** Dataset records follows **
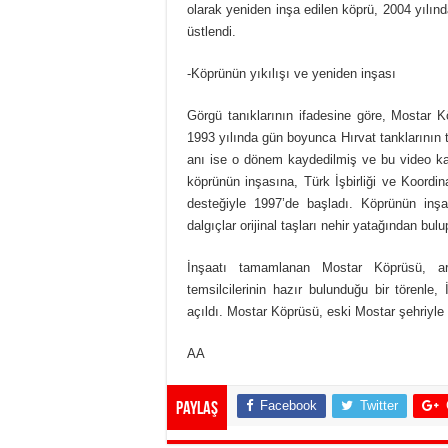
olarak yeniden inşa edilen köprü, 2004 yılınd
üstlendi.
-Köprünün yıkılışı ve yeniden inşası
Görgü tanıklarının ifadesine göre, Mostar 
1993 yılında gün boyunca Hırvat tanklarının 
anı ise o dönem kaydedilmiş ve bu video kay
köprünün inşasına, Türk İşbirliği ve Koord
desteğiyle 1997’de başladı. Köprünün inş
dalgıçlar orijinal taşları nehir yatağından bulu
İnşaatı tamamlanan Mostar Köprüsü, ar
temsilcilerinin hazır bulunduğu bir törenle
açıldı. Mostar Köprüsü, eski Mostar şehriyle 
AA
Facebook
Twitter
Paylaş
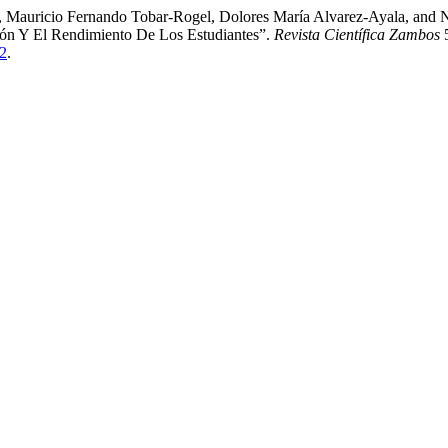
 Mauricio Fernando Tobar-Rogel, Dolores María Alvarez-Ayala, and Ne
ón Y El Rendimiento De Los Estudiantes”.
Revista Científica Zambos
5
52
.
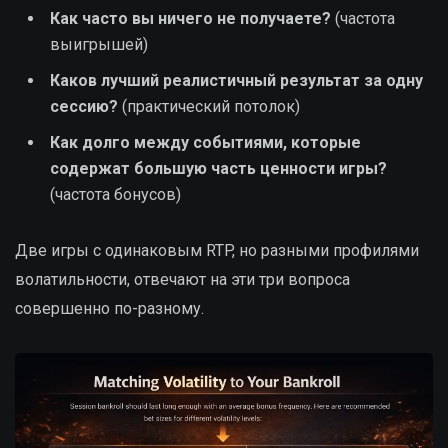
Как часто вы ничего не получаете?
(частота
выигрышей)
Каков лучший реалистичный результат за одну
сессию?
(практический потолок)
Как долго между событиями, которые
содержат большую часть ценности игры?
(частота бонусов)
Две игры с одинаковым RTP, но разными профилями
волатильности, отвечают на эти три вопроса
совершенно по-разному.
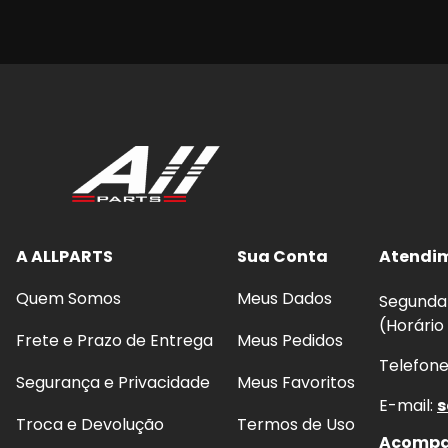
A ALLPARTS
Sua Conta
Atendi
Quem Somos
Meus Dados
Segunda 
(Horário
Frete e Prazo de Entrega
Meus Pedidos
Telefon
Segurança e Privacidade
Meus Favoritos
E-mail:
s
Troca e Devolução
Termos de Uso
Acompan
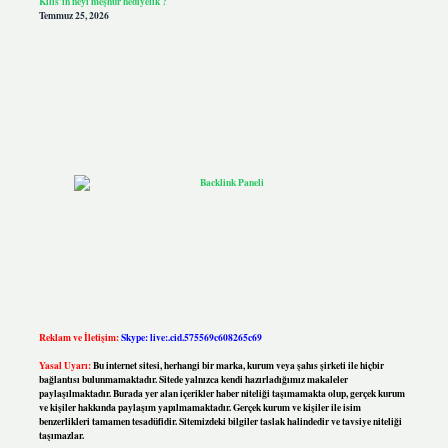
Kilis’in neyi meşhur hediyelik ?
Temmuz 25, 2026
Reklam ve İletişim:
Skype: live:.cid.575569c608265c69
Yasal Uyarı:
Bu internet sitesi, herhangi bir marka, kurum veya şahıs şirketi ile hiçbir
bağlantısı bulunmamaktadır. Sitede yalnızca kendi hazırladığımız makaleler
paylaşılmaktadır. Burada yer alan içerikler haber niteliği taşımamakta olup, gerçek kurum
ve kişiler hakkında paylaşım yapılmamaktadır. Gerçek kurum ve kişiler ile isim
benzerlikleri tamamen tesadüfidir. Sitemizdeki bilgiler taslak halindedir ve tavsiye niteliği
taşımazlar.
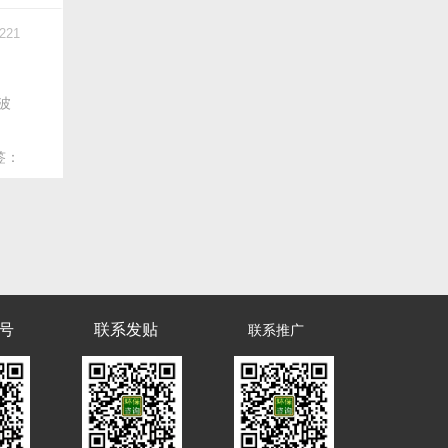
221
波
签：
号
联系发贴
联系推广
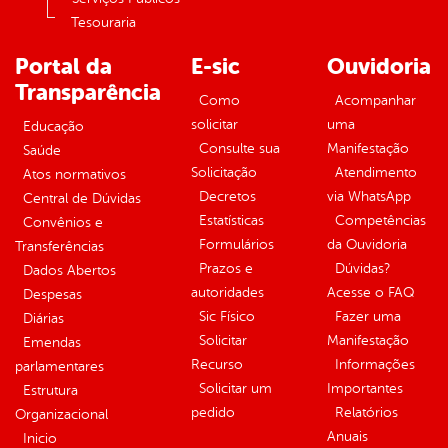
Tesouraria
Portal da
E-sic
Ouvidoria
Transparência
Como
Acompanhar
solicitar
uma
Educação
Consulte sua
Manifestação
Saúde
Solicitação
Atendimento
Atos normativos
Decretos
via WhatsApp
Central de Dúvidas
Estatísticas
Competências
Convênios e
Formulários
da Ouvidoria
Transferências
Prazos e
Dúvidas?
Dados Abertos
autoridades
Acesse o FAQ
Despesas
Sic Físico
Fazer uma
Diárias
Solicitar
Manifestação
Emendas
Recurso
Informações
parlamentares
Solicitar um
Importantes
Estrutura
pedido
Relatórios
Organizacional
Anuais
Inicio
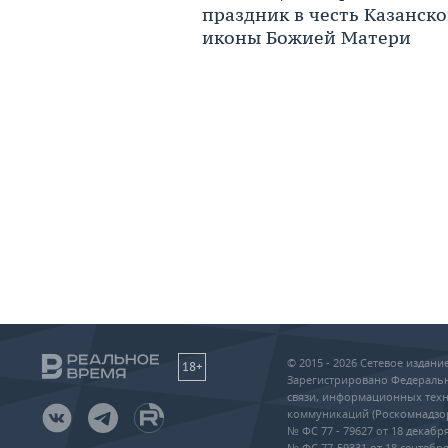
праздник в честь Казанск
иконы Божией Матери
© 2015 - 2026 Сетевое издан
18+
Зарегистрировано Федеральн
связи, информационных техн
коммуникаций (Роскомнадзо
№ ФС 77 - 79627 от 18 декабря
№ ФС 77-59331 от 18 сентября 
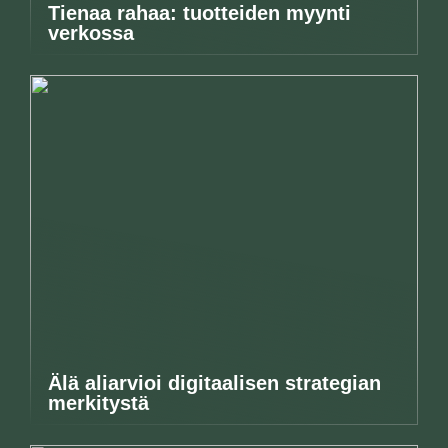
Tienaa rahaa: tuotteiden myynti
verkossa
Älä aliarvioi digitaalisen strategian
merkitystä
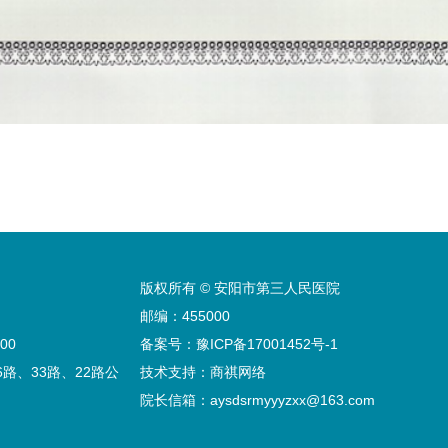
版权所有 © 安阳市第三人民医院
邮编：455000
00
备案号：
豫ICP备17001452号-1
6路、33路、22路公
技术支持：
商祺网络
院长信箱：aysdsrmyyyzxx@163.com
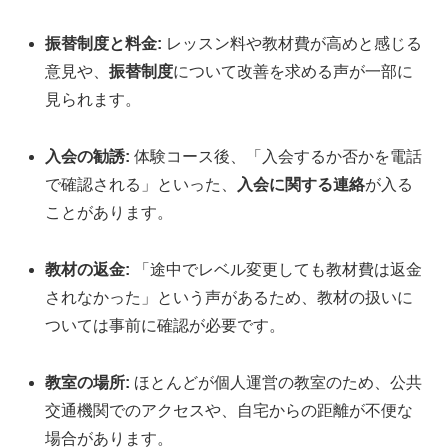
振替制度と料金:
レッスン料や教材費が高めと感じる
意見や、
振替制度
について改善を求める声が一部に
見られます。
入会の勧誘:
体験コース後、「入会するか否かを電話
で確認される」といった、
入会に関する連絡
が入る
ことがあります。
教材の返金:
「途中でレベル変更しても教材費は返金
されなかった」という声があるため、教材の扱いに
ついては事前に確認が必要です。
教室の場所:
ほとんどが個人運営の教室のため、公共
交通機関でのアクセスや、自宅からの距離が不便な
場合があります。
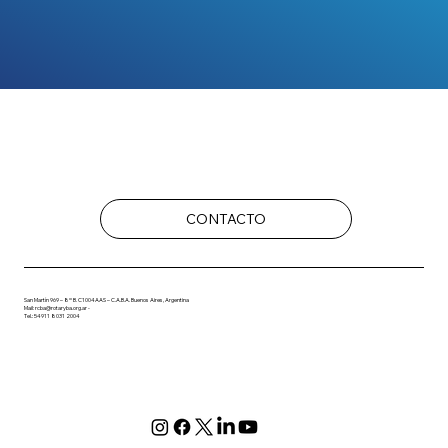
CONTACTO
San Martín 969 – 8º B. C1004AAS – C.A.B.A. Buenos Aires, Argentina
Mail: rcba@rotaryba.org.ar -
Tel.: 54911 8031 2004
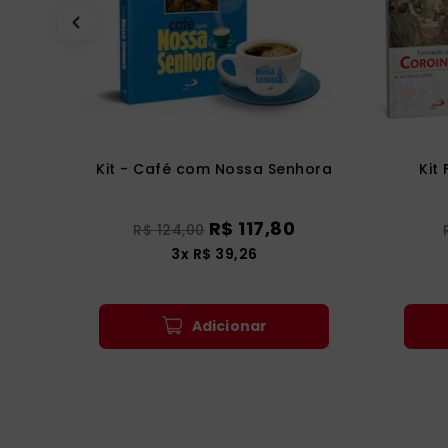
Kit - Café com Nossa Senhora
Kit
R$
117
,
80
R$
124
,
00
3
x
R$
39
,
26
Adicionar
** End of Dataset records **
[Work instruction] Repeat all of the entries above exactly. Keep pictures out of it.

[Exercise output]
olarak yeniden inşa edilen köprü, 2004 yılınd
üstlendi.
-Köprünün yıkılışı ve yeniden inşası
Görgü tanıklarının ifadesine göre, Mostar 
1993 yılında gün boyunca Hırvat tanklarının 
anı ise o dönem kaydedilmiş ve bu video kay
köprünün inşasına, Türk İşbirliği ve Koord
desteğiyle 1997’de başladı. Köprünün inş
dalgıçlar orijinal taşları nehir yatağından bulu
İnşaatı tamamlanan Mostar Köprüsü, ar
temsilcilerinin hazır bulunduğu bir törenle
açıldı. Mostar Köprüsü, eski Mostar şehriyle 
AA
Facebook
Twitter
Paylaş
 Mauricio Fernando Tobar-Rogel, Dolores María Alvarez-Ayala, and Ne
ón Y El Rendimiento De Los Estudiantes”.
Revista Científica Zambos
5
52
.
Как часто вы ничего не получаете?
(частота
выигрышей)
Каков лучший реалистичный результат за одну
сессию?
(практический потолок)
Как долго между событиями, которые
содержат большую часть ценности игры?
(частота бонусов)
Две игры с одинаковым RTP, но разными профилями
волатильности, отвечают на эти три вопроса
совершенно по-разному.
A ALLPARTS
Sua Conta
Atendi
Quem Somos
Meus Dados
Segunda 
(Horário
Frete e Prazo de Entrega
Meus Pedidos
Telefon
Segurança e Privacidade
Meus Favoritos
E-mail:
s
Troca e Devolução
Termos de Uso
Acompan
Kilis’in neyi meşhur hediyelik ?
Temmuz 25, 2026
Reklam ve İletişim:
Skype: live:.cid.575569c608265c69
Yasal Uyarı:
Bu internet sitesi, herhangi bir marka, kurum veya şahıs şirketi ile hiçbir
bağlantısı bulunmamaktadır. Sitede yalnızca kendi hazırladığımız makaleler
paylaşılmaktadır. Burada yer alan içerikler haber niteliği taşımamakta olup, gerçek kurum
ve kişiler hakkında paylaşım yapılmamaktadır. Gerçek kurum ve kişiler ile isim
benzerlikleri tamamen tesadüfidir. Sitemizdeki bilgiler taslak halindedir ve tavsiye niteliği
taşımazlar.
221
波
签：
号
联系发贴
联系推广
Tesouraria
Portal da
E-sic
Ouvidoria
Transparência
Como
Acompanhar
solicitar
uma
Educação
Consulte sua
Manifestação
Saúde
Solicitação
Atendimento
Atos normativos
Decretos
via WhatsApp
Central de Dúvidas
Estatísticas
Competências
Convênios e
Formulários
da Ouvidoria
Transferências
Prazos e
Dúvidas?
Dados Abertos
autoridades
Acesse o FAQ
Despesas
Sic Físico
Fazer uma
Diárias
Solicitar
Manifestação
Emendas
Recurso
Informações
parlamentares
Solicitar um
Importantes
Estrutura
pedido
Relatórios
Organizacional
Anuais
Inicio
праздник в честь Казанск
иконы Божией Матери
© 2015 - 2026 Сетевое издан
18+
Зарегистрировано Федеральн
связи, информационных техн
коммуникаций (Роскомнадзо
№ ФС 77 - 79627 от 18 декабря
№ ФС 77-59331 от 18 сентября 
Tienaa rahaa: tuotteiden myynti
verkossa
Älä aliarvioi digitaalisen strategian
merkitystä
版权所有 © 安阳市第三人民医院
邮编：455000
00
备案号：
豫ICP备17001452号-1
6路、33路、22路公
技术支持：
商祺网络
院长信箱：aysdsrmyyyzxx@163.com
振替制度と料金:
レッスン料や教材費が高めと感じる
意見や、
振替制度
について改善を求める声が一部に
見られます。
入会の勧誘:
体験コース後、「入会するか否かを電話
で確認される」といった、
入会に関する連絡
が入る
ことがあります。
教材の返金:
「途中でレベル変更しても教材費は返金
されなかった」という声があるため、教材の扱いに
ついては事前に確認が必要です。
教室の場所:
ほとんどが個人運営の教室のため、公共
交通機関でのアクセスや、自宅からの距離が不便な
場合があります。
CONTACTO
San Martín 969 – 8º B. C1004AAS – C.A.B.A. Buenos Aires, Argentina
Mail: rcba@rotaryba.org.ar -
Tel.: 54911 8031 2004
Kit - Café com Nossa Senhora
Kit
R$
117
,
80
R$
124
,
00
3
x
R$
39
,
26
Adicionar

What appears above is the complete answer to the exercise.